Experts noted that EC homes - especially bigger and pricier units - could be less attractive now, given the cap on financing.

"(This) means that a household earning $10,000 can secure only a $600,000 loan from the bank," said Mr Ismail.

"Previously, a household earning the same gross salary could get a larger $1.2 million loan.

"This is a drastic drop of 50 per cent in purchasing power and will severely dent an upgrader's ambitions."

Ms Alice Tan, Knight Frank research head, added that the new resale levy, which depends on the flat type of the first subsidised home, will also erode cash profits from the sale and reduce buyers' appetite for ECs, whose prices have already risen this year.

However, upgraders can still look for private units, as they will have more leeway to secure a bigger loan compared to ECs.

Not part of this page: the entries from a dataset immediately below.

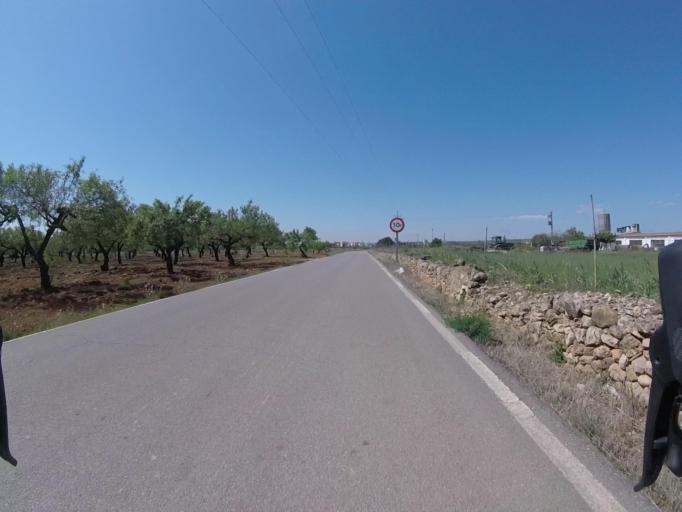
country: ES
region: Valencia
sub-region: Provincia de Castello
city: Benlloch
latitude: 40.2167
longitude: 0.0366
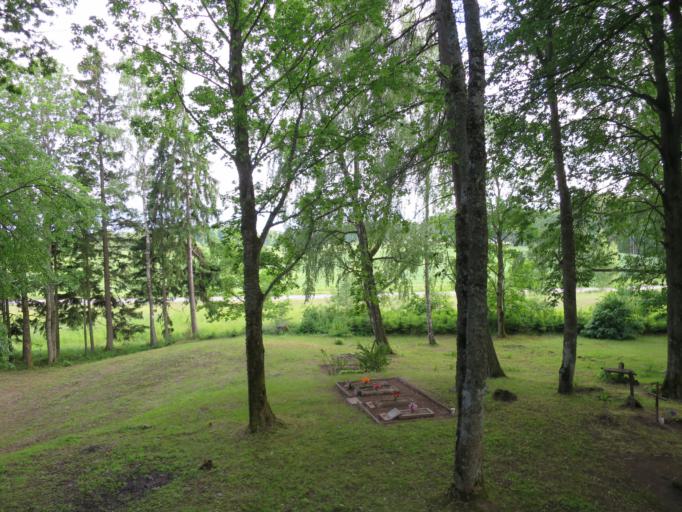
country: LV
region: Skrunda
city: Skrunda
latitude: 56.6911
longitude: 21.8753
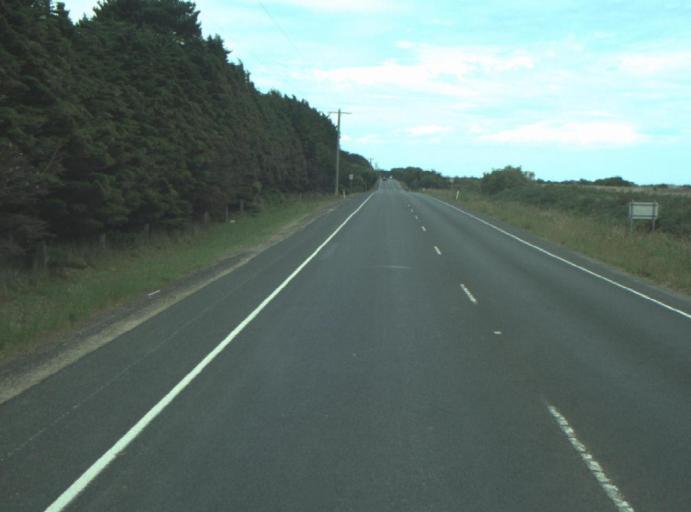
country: AU
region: Victoria
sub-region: Queenscliffe
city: Queenscliff
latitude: -38.2634
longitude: 144.5686
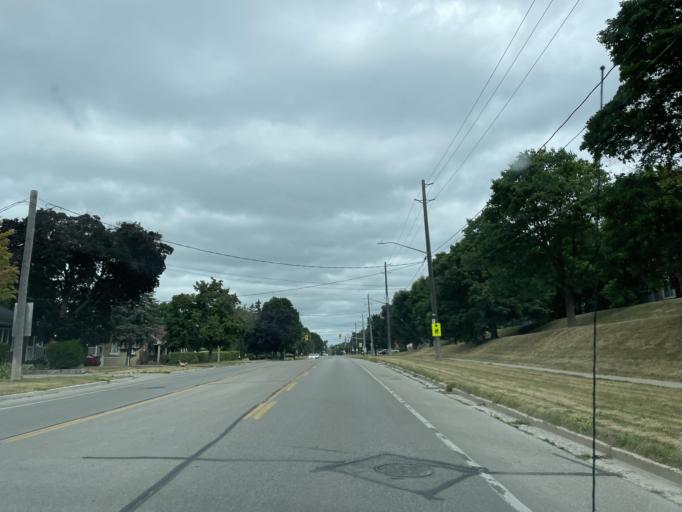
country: CA
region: Ontario
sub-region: Wellington County
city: Guelph
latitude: 43.5628
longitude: -80.2532
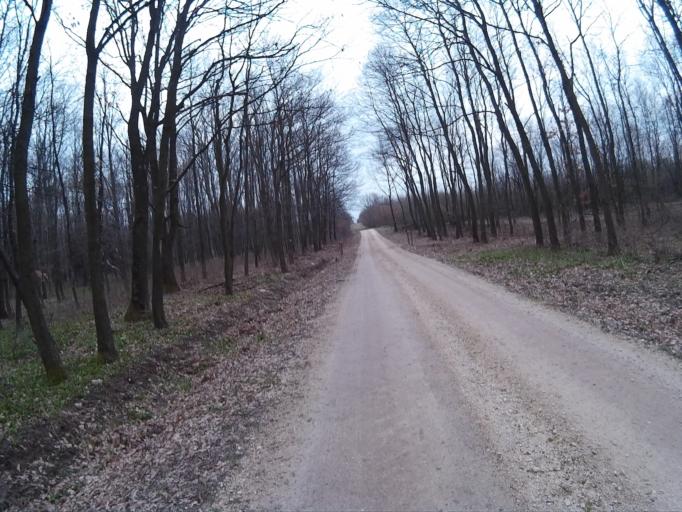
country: HU
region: Veszprem
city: Zirc
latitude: 47.1868
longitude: 17.9083
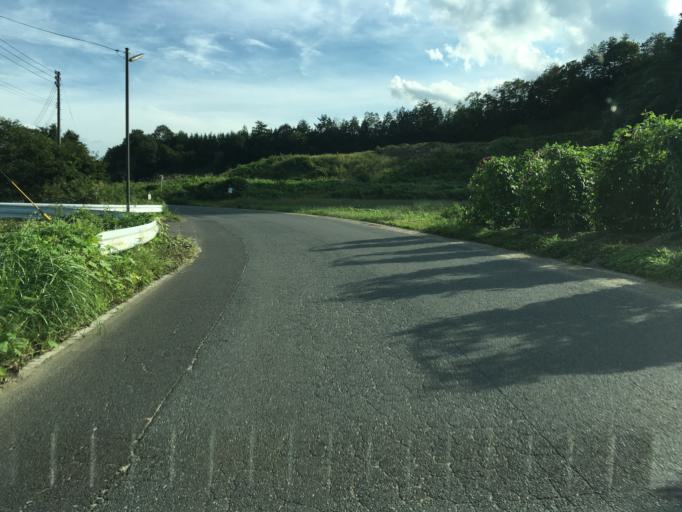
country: JP
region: Fukushima
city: Hobaramachi
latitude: 37.8056
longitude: 140.5894
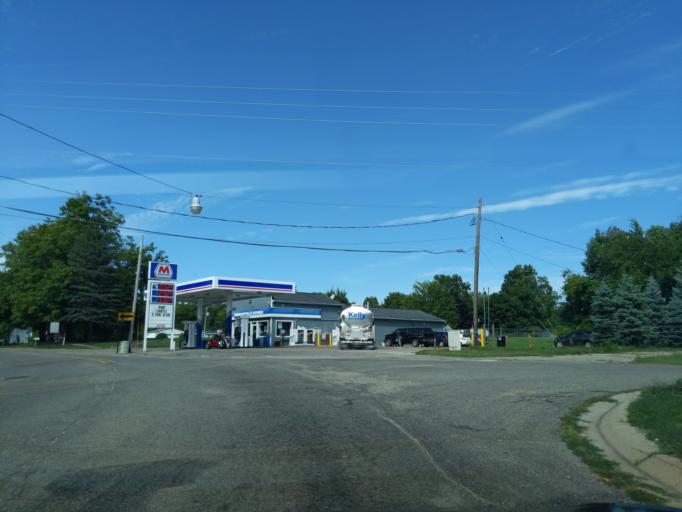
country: US
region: Michigan
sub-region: Barry County
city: Nashville
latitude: 42.6292
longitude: -85.0134
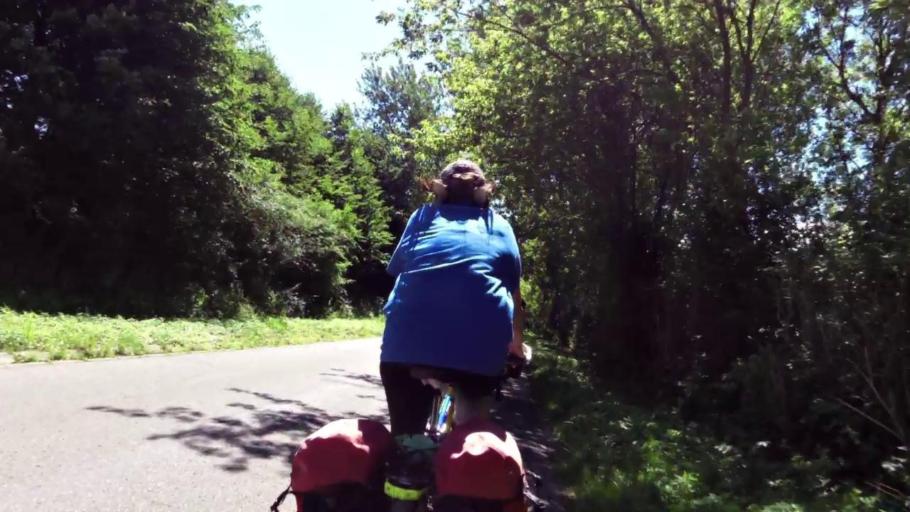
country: PL
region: West Pomeranian Voivodeship
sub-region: Koszalin
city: Koszalin
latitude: 54.2859
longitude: 16.2094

HDB resale homes also have lower price tags and could be a viable option, especially after cash premiums fell below $10,000 for the first time last month, added Century 21 chief executive Ku Swee Yong.

Mr Li Jun, general manager of Qingjian Realty, said unit prices at two upcoming ECs in Woodlands and Anchorvale will be maintained as building plans were finalised before the changes.

However, he noted that his firm will be more cautious when bidding for EC sites in the future, and that units could be built smaller to keep them affordable.